C’est sous un tonnerre d’applaudissements et des hourras nourris que Rima Abdul Malak, ministre de la Culture sortante, fit son entrée dans les salons bondés des maréchaux du ministère, pour la passation de pouvoir. Après vingt mois passés aux commandes, Rima Abdul Malak cède la place à Rachida Dati, nommée à la surprise générale pour prendre la relève. « Ma nomination, je comprends qu’elle puisse surprendre », a d’ailleurs admis l’ancienne Garde des Sceaux de Nicolas Sarkozy devant tout ce qui compte de dirigeants et hauts fonctionnaires de la Culture. Avant d’ajouter : «Moi, elle ne me surprend pas, elle répond à un besoin d’une France populaire, c’est un combat de tous les jours, dans un monde où les défis sont nombreux.»

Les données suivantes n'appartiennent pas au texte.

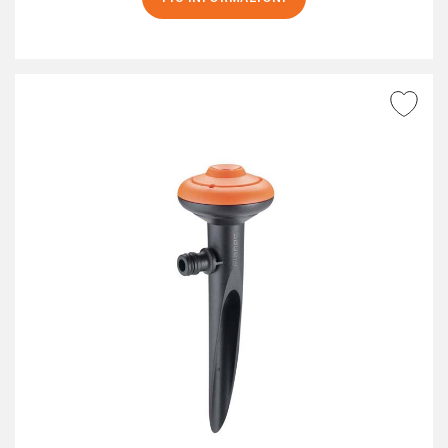
AGGIUNGI ALLA
WISHLIST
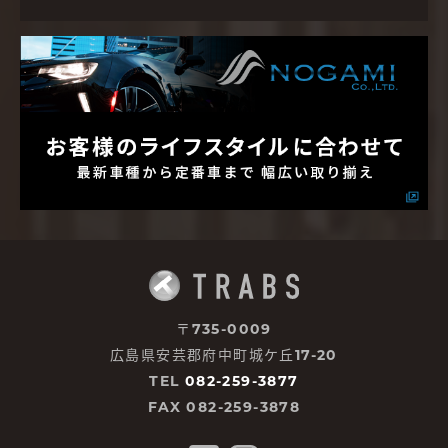
〒735-0009
広島県安芸郡府中町城ケ丘17-20
TEL
082-259-3877
FAX 082-259-3878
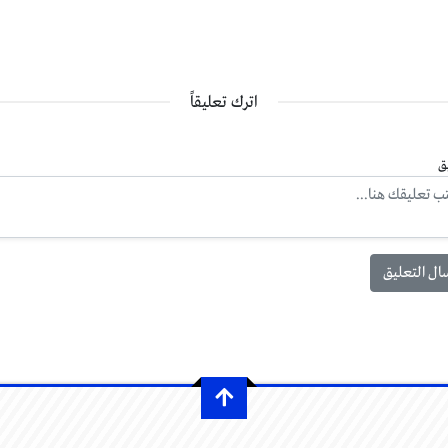
اترك تعليقاً
ق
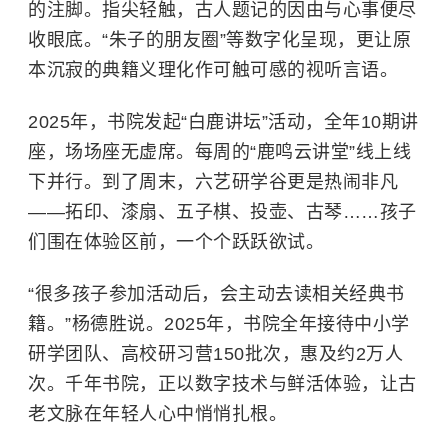
的注脚。指尖轻触，古人题记的因由与心事便尽
收眼底。“朱子的朋友圈”等数字化呈现，更让原
本沉寂的典籍义理化作可触可感的视听言语。
2025年，书院发起“白鹿讲坛”活动，全年10期讲
座，场场座无虚席。每周的“鹿鸣云讲堂”线上线
下并行。到了周末，六艺研学谷更是热闹非凡
——拓印、漆扇、五子棋、投壶、古琴……孩子
们围在体验区前，一个个跃跃欲试。
“很多孩子参加活动后，会主动去读相关经典书
籍。”杨德胜说。2025年，书院全年接待中小学
研学团队、高校研习营150批次，惠及约2万人
次。千年书院，正以数字技术与鲜活体验，让古
老文脉在年轻人心中悄悄扎根。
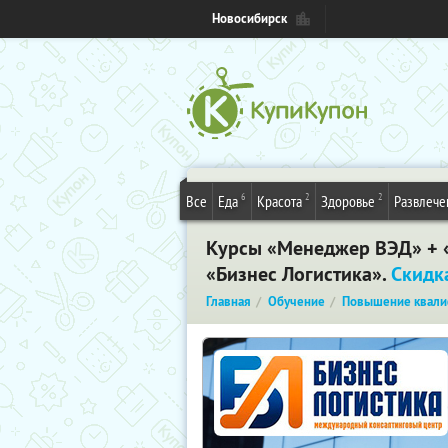
Новосибирск
6
2
2
Все
Еда
Красота
Здоровье
Развлече
Курсы «Менеджер ВЭД» + «
«Бизнес Логистика».
Скидк
Главная
Обучение
Повышение квали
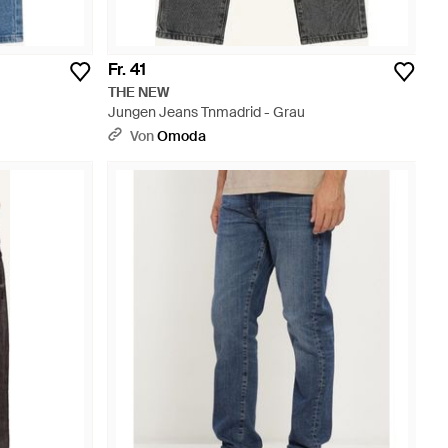
Fr. 41
THE NEW
Jungen Jeans Tnmadrid - Grau
Von
Omoda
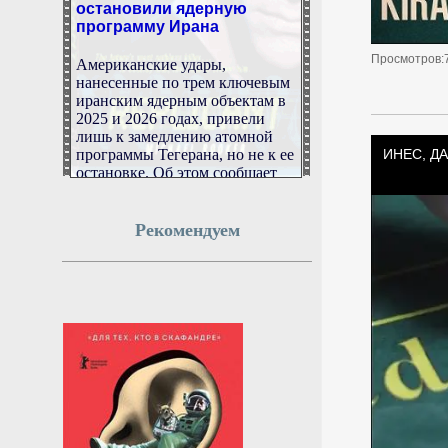
программу Ирана
Американские удары,
Просмотров:
нанесенные по трем ключевым
иранским ядерным объектам в
2025 и 2026 годах, привели
лишь к замедлению атомной
программы Тегерана, но не к ее
остановке. Об этом сообщает
The New York Times со ссылкой
на чиновников и экспертов.
Рекомендуем
8 августа 2026г.
08:46:48
С берега Оки вблизи
Рязани собрали 70 мешков
мусора
К акции «Вода России» с
апреля присоединились свыше
800 активистов региона.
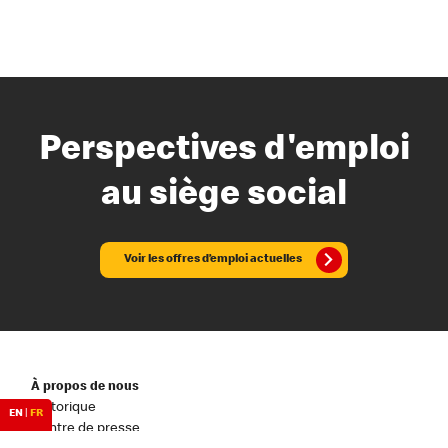
Perspectives d'emploi
au siège social
Voir les offres d’emploi actuelles
À propos de nous
Historique
EN
|
FR
Centre de presse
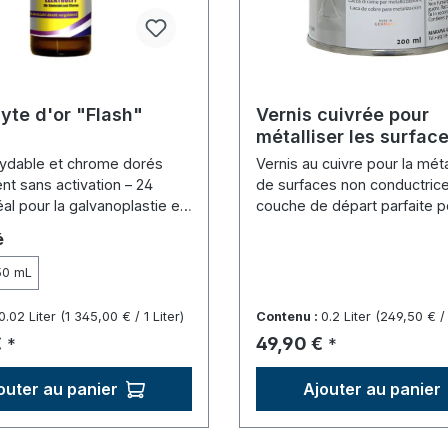
lyte d'or "Flash"
Vernis cuivrée pour
métalliser les surfac
conductrices - boîte 
xydable et chrome dorés
Vernis au cuivre pour la méta
ml)
nt sans activation – 24
de surfaces non conductrice
éal pour la galvanoplastie en
couche de départ parfaite p
r électrolyse.
bain de cuivre.
onnez
é
50 mL
0.02 Liter
(1 345,00 € / 1 Liter)
Contenu :
0.2 Liter
(249,50 € / 
lier :
Prix régulier :
€
49,90 €
*
*
outer au panier
Ajouter au panier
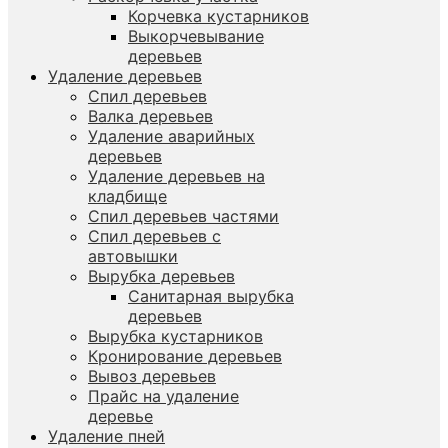
Корчевка кустарников
Выкорчевывание
деревьев
Удаление деревьев
Спил деревьев
Валка деревьев
Удаление аварийных
деревьев
Удаление деревьев на
кладбище
Спил деревьев частями
Спил деревьев с
автовышки
Вырубка деревьев
Санитарная вырубка
деревьев
Вырубка кустарников
Кронирование деревьев
Вывоз деревьев
Прайс на удаление
деревье
Удаление пней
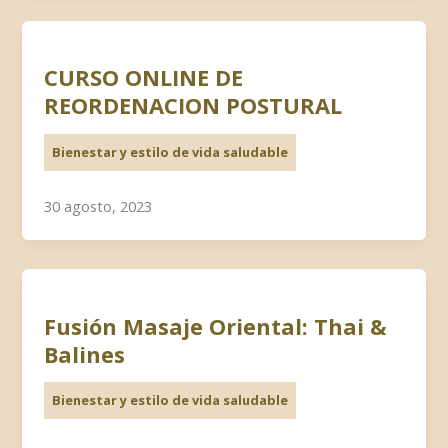
CURSO ONLINE DE
REORDENACION POSTURAL
Bienestar y estilo de vida saludable
30 agosto, 2023
Fusión Masaje Oriental: Thai &
Balines
Bienestar y estilo de vida saludable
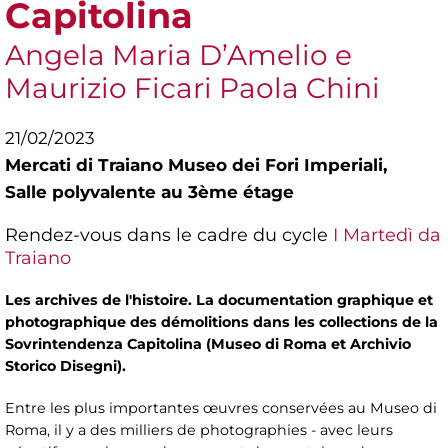
Capitolina
Angela Maria D’Amelio e
Maurizio Ficari Paola Chini
21/02/2023
Mercati di Traiano Museo dei Fori Imperiali,
Salle polyvalente au 3ème étage
Rendez-vous dans le cadre du cycle
I Martedì da
Traiano
Les archives de l'histoire. La documentation graphique et
photographique des démolitions dans les collections de la
Sovrintendenza Capitolina (Museo di Roma et Archivio
Storico Disegni).
Entre les plus importantes œuvres conservées au Museo di
Roma, il y a des milliers de photographies - avec leurs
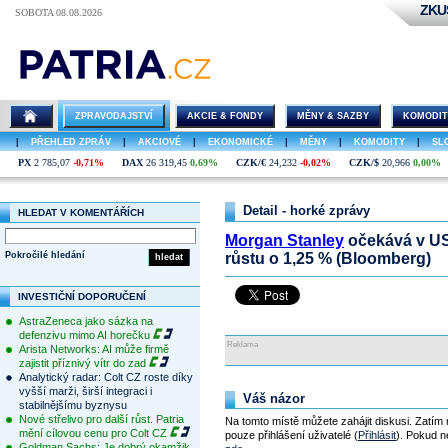
ZKU
SOBOTA 08.08.2026
ZPRAVODAJSTVÍ
AKCIE & FONDY
MĚNY & SAZBY
KOMODIT
|
PŘEHLED ZPRÁV
|
AKCIOVÉ
|
EKONOMICKÉ
|
MĚNY
|
KOMODITY
|
SL
PX
2 785,07
-0,71%
DAX
26 319,45
0,69%
CZK/€
24,232
-0,02%
CZK/$
20,966
0,00%
Detail - horké zprávy
HLEDAT V KOMENTÁŘÍCH
Morgan Stanley
očekává v US
Pokročilé hledání
růstu o 1,25 % (Bloomberg)
hledat
INVESTIČNÍ DOPORUČENÍ
AstraZeneca jako sázka na
defenzivu mimo AI horečku
Reklama
Arista Networks: AI může firmě
zajistit příznivý vítr do zad
Analytický radar: Colt CZ roste díky
vyšší marži, širší integraci i
Váš názor
stabilnějšímu byznysu
Nové střelivo pro další růst. Patria
Na tomto místě můžete zahájit diskusi. Zatím
mění cílovou cenu pro Colt CZ
pouze přihlášení uživatelé (
Přihlásit
). Pokud ne
Goldman Sachs: Je dobrý okamžik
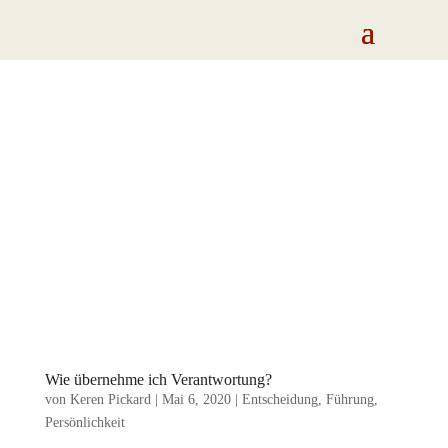
Wie übernehme ich Verantwortung?
von
Keren Pickard
|
Mai 6, 2020
|
Entscheidung
,
Führung
,
Persönlichkeit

Peu au fait des méandres du milieu, la nouvelle ministre de la Culture était dans ses petits souliers, une posture qu’on ne lui connaît guère. Elle s’est d’ailleurs prudemment mise sous la coupe d’André Malraux, en faisant sien un des leitmotivs de cette grande figure tutélaire : «Une culture qui rende au plus grand nombre les œuvres capitales de l’Humanité.»
Ceci posé, elle a levé un coin de voile sur ce que serait son ère rue de Valois. «Chacun sait que j’aime me battre, n’ayez pas peur, je défendrai l’exception culturelle», a-t-elle lancé, à la satisfaction générale. Rachida Dati n’est-elle pas connue pour ses saillies contre Anne Hidalgo lors des conseils municipaux de Paris? Le matin même, sur RTL, l’ancien ministre de la Culture Frédéric Mitterrand avait tranché : qu’importe le fait que Dati « n’y connaisse rien » en culture, l’important est d’être entouré «d’une équipe très forte avec des nerfs solides».
Terrible constat pour le ministère, qui comprend qu’une page est en train de se tourner. Après la bosseuse-moine-soldat, qui se voulait loyale et fidèle au président de la République et voulait faire corps avec les artistes, un autre schéma se met en place. Ses contours ne sont pas encore très clairs, tant Dati-la-flingueuse semblait tout en réserve, derrière son micro. Nul doute qu’elle retrouvera sa capacité à «l’ouvrir» si tant est que l’Élysée et Matignon la laissent faire.
À front renversé, Rima Abdul Malak fit d’ailleurs plus que bonne figure, se montrant souriante et « fière de ce qu’elle a pu accomplir », devant les membres blêmes de son cabinet. «Il y a vingt mois, j’avais dit que devenir ministre n’était pas un rêve, au contraire d’être libre et le rester, a-t-elle indiqué. Je me suis au service à une ambition à laquelle j’ai cru, et je suis restée libre ». Avant de lister ses «avancées», dont la création du Centre national de la musique, des budgets solides, ou des nominations féminisées.
Elle que l’on disait «peu politique» et un brin techno a voulu «être une femme politique, autrement». Sans doute n’a-t-elle pas perçu à quel point un ministre peut difficilement s’opposer à un président de la République, surtout s’il n’est pas élu et s’il lui doit son ascension. Sans doute, également, n’a-t-elle pas compris que l’énergie mise à la tâche, elle qui ne comptait pas ses heures, ne faisait pas tout. Elle n’aura donc pas réussi à «déjouer la malédiction des deux ans» ( qui veut qu’un ministre de la Culture ne parvienne pas à durer au-delà).
Avant de partir, elle a lu un poème de l’écrivain Andrée Chedid – originaire du Liban comme elle-, intitulé Saison des hommes. Moment suspendu où l’on entendit résonner ces mots : «Sachant qu’elle nous sera ôtée, je m’émerveille de croire en notre saison, et que nos cœurs chaque fois refusent l’ultime naufrage. Que demain puisse compter, quand tout est abandon.»
On ne sait ce que l’avenir réserve, pour l’une comme pour l’autre, mais l’arrivée d’une personnalité de droite clivante rue de Valois promet quelques passes d’armes. Vendredi matin, certains s’en réjouissaient, d’autres au contraire y voyaient un signe du désintérêt politique de l’Élysée pour ce milieu réputé à gauche.